High-tech companies have been using free trial offers since the dawn of the personal computer. AOL is perhaps the most notorious disciple of the "try it, you'll buy it" strategy. Seagate Software made news recently by shipping millions of copies of their enterprise reporting tool, Crystal Reports, on CD-ROM to MIS Managers nationwide.

However, free trials have their downside. They extend the sales cycle. They clog support lines. And sending out free trials is often an expensive proposition, even though the Internet now enables companies to offer trial product online and save the cost of media and shipping.

Free trials are also risky. Left to evaluate your product on their own time, prospects can develop objections, often unwarranted, that you'll never have the opportunity to counter.

The secret of a successful trial program is to balance the compelling nature of the offer with some element of control over who gets the product, and how he or she evaluates it. One way to accomplish this is to make the free trial part of the offer but grant it only to "qualified" prospects. For example:

"A limited number of trial copies of WidgetMaker 1.0 is available to qualified companies only. To learn how your company can qualify, call 1-800-WIDGET to speak to a WidgetPro representative."
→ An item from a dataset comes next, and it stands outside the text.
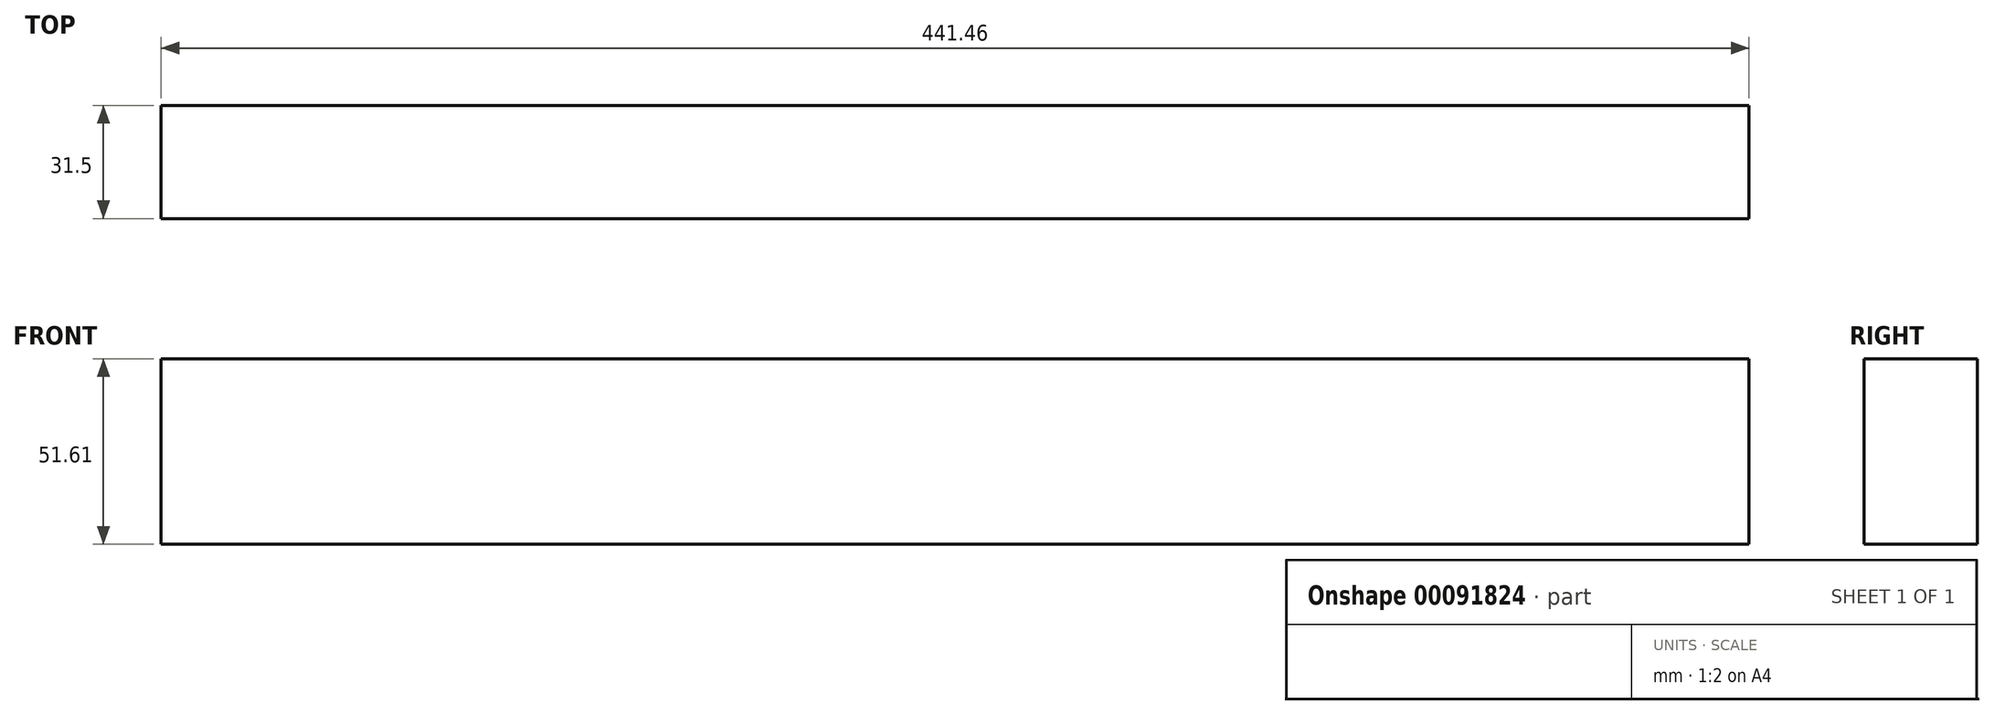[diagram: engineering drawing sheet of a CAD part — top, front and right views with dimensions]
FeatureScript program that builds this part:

(Naturally, the definition of "qualified companies" is up to you and your sales force.)

Whatever you do, test. A free trial may increase your response rate, but it could also simply delay sales that you'd be able to close anyway. Try offering free trials to half your audience, code the names accordingly, then gauge the difference in response, cost per lead and close rate. Only then will you know whether a free trial makes sense in the long term.